I’m trying to run a straightforward regression problem through Flux. I’ve modified the loss function from the example, from a simple mse to something like a chi-square. The problem has to do with the calibration of a calorimeter, and the error term of the chi-square is proportional to the sqrt of the energy.
The following code exemplifies the problem:

using Flux
model = Chain(
Dense(250, 64),
Dense(64, 1)
)
x = rand(250, 1000)
y = rand(1000)
function loss(x, y)
error = sqrt.(y)
sqrt(sum(((model(x) .- y).^2)./error))
end
@time Flux.Tracker.gradient(()->loss(x, y), params(model))

This code results in the following output on my machine.

15.787468 seconds (211.02 M allocations: 5.623 GiB, 4.70% gc time)

Removing the error term from the loss function gives me:

0.117279 seconds (15.27 k allocations: 59.252 MiB, 14.24% gc time)

In my actual example (where my input vector is of size 200k), I just can’t train with the loss function with the error term at all, but without it, my training is suboptimal, and I think I need this term.
Does anybody have a suggestion for how to get this loss function to work?

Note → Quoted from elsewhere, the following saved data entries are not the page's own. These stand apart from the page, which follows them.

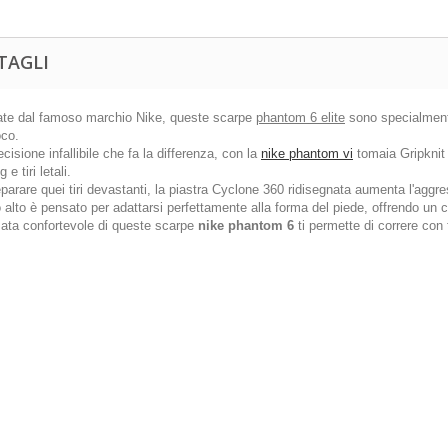
TAGLI
ate dal famoso marchio Nike, queste scarpe
phantom 6 elite
sono specialmente
oco.
ecisione infallibile che fa la differenza, con la
nike phantom vi
tomaia Gripknit 
g e tiri letali.
parare quei tiri devastanti, la piastra Cyclone 360 ​​ridisegnata aumenta l'aggress
io alto è pensato per adattarsi perfettamente alla forma del piede, offrendo un 
zata confortevole di queste scarpe
nike phantom 6
ti permette di correre con 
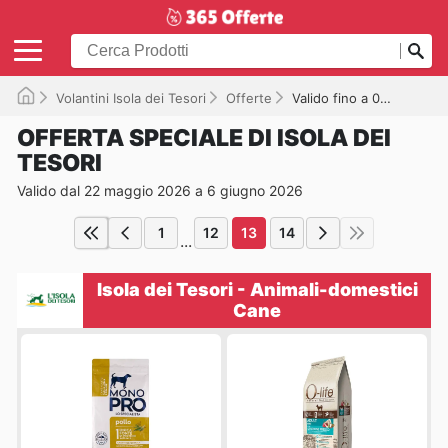
Volantini Isola dei Tesori
Offerte
Valido fino a 06/06/2026
OFFERTA SPECIALE DI ISOLA DEI
TESORI
Valido dal 22 maggio 2026 a 6 giugno 2026
1
12
13
14
...
Isola dei Tesori - Animali-domestici
Cane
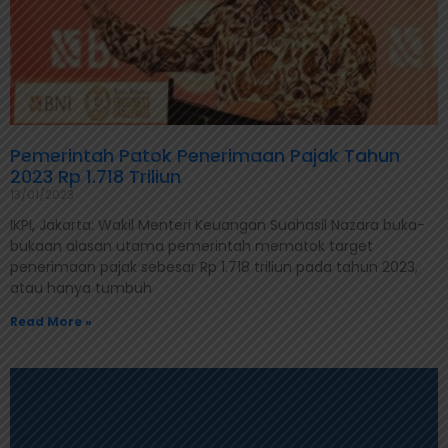
Pemerintah Patok Penerimaan Pajak Tahun
2023 Rp 1.718 Triliun
13/01/2023
IKPI, Jakarta: Wakil Menteri Keuangan Suahasil Nazara buka-
bukaan alasan utama pemerintah mematok target
penerimaan pajak sebesar Rp 1.718 triliun pada tahun 2023,
atau hanya tumbuh
Read More »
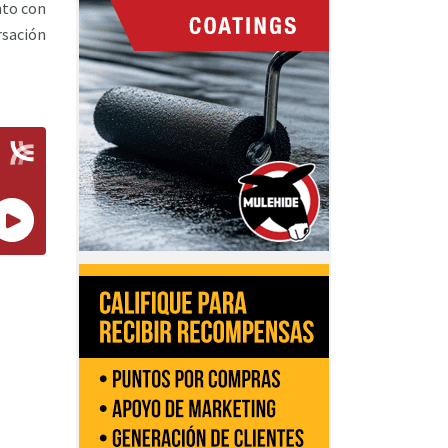
nto con
rsación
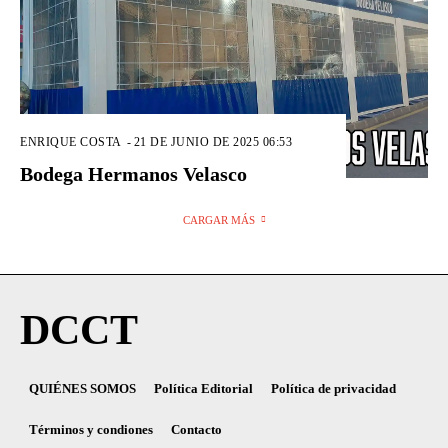
ENRIQUE COSTA
-
21 DE JUNIO DE 2025 06:53
Bodega Hermanos Velasco
CARGAR MÁS
DCCT
QUIÉNES SOMOS
Política Editorial
Política de privacidad
Términos y condiones
Contacto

Not a complete answer, but note that in your current loss function,

error is allocated as a temporary variable.

If instead, the sqrt.(y) is simply included on the same line:

function loss(x, y)
sqrt(sum(((model(x) .- y).^2)./sqrt.(y)))
end

the allocations are reduced, and for me computation time is cut by more than half:

Before:

16.608458 seconds (211.00 M allocations: 5.623 GiB, 3.29% gc time)

After:

6.484304 seconds (135.00 M allocations: 3.269 GiB, 6.02% gc time)

My understanding is that when the broadcast dots (.) are all part of the same evaluation, the function calculations are fused and avoid temporaries (although it would be nice if the same could be recognized in your original function).

This obviously still isn’t as fast as if the error term were not there, and there are still quite a few allocations. Part of the slowdown might simply be that division is a slow operation, but there may be further changes that would help.

Now I feel stupid.
This fixes both the computational performance as well as the problem with my training not converging.
(not surprisingly, if I used the wrong loss function).
I always spend inane amounts of time fixing dimension problems like this in numpy, but I had thought my extension of the linear regression example from the model zoo was straightforward enough…
Many thanks!